Cora Canne Meijer (11 August 1929 – 25 August 2020) was a Dutch mezzo-soprano and voice teacher. She studied singing at the Conservatorium van Amsterdam and then in Paris and Vienna. Canne Meijer made her stage debut in the minor role of Annina in Giuseppe Verdi's La traviata with the Dutch National Opera in Amsterdam in 1950. She sang a series of major roles during her career and was a member of the ensemble of the Zurich Opera House on a two-year contract from 1960 until 1962. Canne Meijer's final stage performance was in 1999. She was appointed Knight of the Order of Orange-Nassau in 1973.

== Early life ==
Canne Meijer was born in Amsterdam, Netherlands on 11 August 1929. Her father, Johan Canne Meijer, was a car parts representative, and her mother worked an office job. Canne Meijer had an elder brother, who was killed in an Allied bombing during the Second World War. She wanted to become an actress and began stage acting at age six. However, Canne Meijer listened to a record of Schubert songs in her youth, opting instead for a singing career. Soon after the end of the Second World War, she studied singing under Jan Keizer and Ré Koster at the Conservatorium van Amsterdam. Canne Meijer furthered her vocal training under Noémie Pérugia in Paris and under Alfred Jerger in Vienna.

== Career ==
In September 1950, she made her stage debut in the minor role of Annina in Giuseppe Verdi's La traviata with the Dutch National Opera in Amsterdam. In her first year with the company, Canne Meijer sang a series of major roles that included Prinz Orlofsky in Johann Strauss II's’ Die Fledermaus, Cherubino in Wolfgang Amadeus Mozart’s The Marriage of Figaro, Rosina in Gioachino Rossini’s The Barber of Seville, and the title role in Ambroise Thomas’s Mignon. She made her international debut was at the Glyndebourne Festival Opera as Cherubino in Mozart's The Marriage of Figaro in mid-1956. In 1958, Canne Meijer sang at the Holland Festival in The Hague (Koninklijke Schouwburg) in the world premiere of Sem Dresden's opera Le Testament de Villon. She appeared at Salzburg in Joseph Haydn’s Il mondo della luna, and as Prince Orlofsky at the Opéra de Monte-Carlo.

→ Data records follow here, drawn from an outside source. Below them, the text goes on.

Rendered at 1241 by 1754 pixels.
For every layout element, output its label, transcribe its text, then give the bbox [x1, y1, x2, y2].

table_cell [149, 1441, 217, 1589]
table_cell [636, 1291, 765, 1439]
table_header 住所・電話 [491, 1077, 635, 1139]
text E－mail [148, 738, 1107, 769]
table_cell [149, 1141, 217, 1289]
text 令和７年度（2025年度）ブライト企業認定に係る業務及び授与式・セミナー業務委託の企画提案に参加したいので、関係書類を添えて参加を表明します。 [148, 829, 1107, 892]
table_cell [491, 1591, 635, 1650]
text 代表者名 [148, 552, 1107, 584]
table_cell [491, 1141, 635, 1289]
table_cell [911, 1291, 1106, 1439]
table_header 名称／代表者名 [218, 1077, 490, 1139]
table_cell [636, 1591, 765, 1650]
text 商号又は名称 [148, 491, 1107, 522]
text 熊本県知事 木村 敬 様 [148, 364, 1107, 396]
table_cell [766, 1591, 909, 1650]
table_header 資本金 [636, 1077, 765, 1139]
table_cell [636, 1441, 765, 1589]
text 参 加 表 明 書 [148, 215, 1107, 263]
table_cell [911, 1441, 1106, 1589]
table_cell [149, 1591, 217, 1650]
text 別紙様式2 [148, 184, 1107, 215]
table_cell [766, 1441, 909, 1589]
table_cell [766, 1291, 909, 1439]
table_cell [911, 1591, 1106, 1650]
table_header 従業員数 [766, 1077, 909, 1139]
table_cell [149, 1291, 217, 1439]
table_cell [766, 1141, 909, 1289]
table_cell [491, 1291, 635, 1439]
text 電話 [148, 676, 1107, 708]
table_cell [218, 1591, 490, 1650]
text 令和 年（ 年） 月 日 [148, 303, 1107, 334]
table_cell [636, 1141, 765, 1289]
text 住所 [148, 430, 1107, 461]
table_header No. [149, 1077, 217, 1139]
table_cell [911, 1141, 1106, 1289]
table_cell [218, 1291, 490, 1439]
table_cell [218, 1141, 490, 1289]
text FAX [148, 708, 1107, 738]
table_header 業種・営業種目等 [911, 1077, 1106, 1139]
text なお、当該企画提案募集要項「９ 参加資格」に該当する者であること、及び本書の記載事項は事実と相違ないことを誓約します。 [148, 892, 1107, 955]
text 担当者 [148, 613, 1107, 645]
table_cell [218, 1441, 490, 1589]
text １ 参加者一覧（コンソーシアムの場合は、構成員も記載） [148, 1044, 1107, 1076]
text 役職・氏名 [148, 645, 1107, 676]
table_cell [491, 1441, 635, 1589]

Canne Meijer was a member of the ensemble of the Zurich Opera House on a two-year contract from 1960 until 1962. She sang in Geneva in the premieres of Frank Martin's Monsieur de Pourceaugnac in April 1963 and Darius Milhaud's La Mère coupable in June 1966. In 1968, Canne Meijer appeared in the French premiere of Richard Rodney Bennett’s The Mines of Sulphur at the Opéra de Marseille. Two years later, she sung the title role of Louis Sauger’s Maria Pineda at its première at Marseille in 1970. Canne Meijer returned to Amsterdam to sing the title role of Carmen in 1971 at the invitation of artistic director Hans de Roo. She sang Isolier in the Glyndebourne Opera recording of Gioachino Rossini's Le comte Ory, as well as Charlotte in Jules Massenet’s Werther, Azucena in Verdi’s Il trovatore, and Der Komponist in Richard Strauss’s Ariadne auf Naxos.

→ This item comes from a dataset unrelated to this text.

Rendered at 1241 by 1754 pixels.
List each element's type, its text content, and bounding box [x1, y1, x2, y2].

During the 1980s, Canne Meijer was a member of the Dutch quartet of singers consisting of Cristina Deutekom, Adriaan van Limpt and Jan Derksen, who performed Verdi's Il trovatore. In October 1982 she sang in Bizet's opera Carmen opposite Marco Bakker as Escamilo and Roberta Alexander as Micaela. Canne Meijer's final Dutch National Opera performance was as Bianca in Benjamin Britten's The Rape of Lucretia in November 1986, following the move of the company to Waterlooplein from Leidseplein. Following her retirement from the stage, she worked as a vocal teacher at the Sweelinck Conservatory in Amsterdam. In March 1996, she played the part of the blind Madelon in the Umberto Giordano opera Andrea Chénier at The Matinee on the Free Saturday. Canne Meijer's final stage performance was as Zita in Giacomo Puccini's Gianni Schicchi at Vredenburg in 1999.

A CD box set entitled The Art Of Cora Canne Meijer In Opera of live performances and radio broadcasts of her from 1956 to 1981 was released by Gala. She was a jury member of international vocal competitions.

== Personal life ==
She was married to the horn player Gerhard Patriasz. There was one son of the marriage and Canne Meijer was stepmother to Patriasz's daughter from a previous marriage. She died at the Rosa Spier Huis in Laren on 25 August 2020. Canne Meijer's cremation was held in private.

== Recognition ==
She was appointed Knight of the Order of Orange-Nassau in 1973.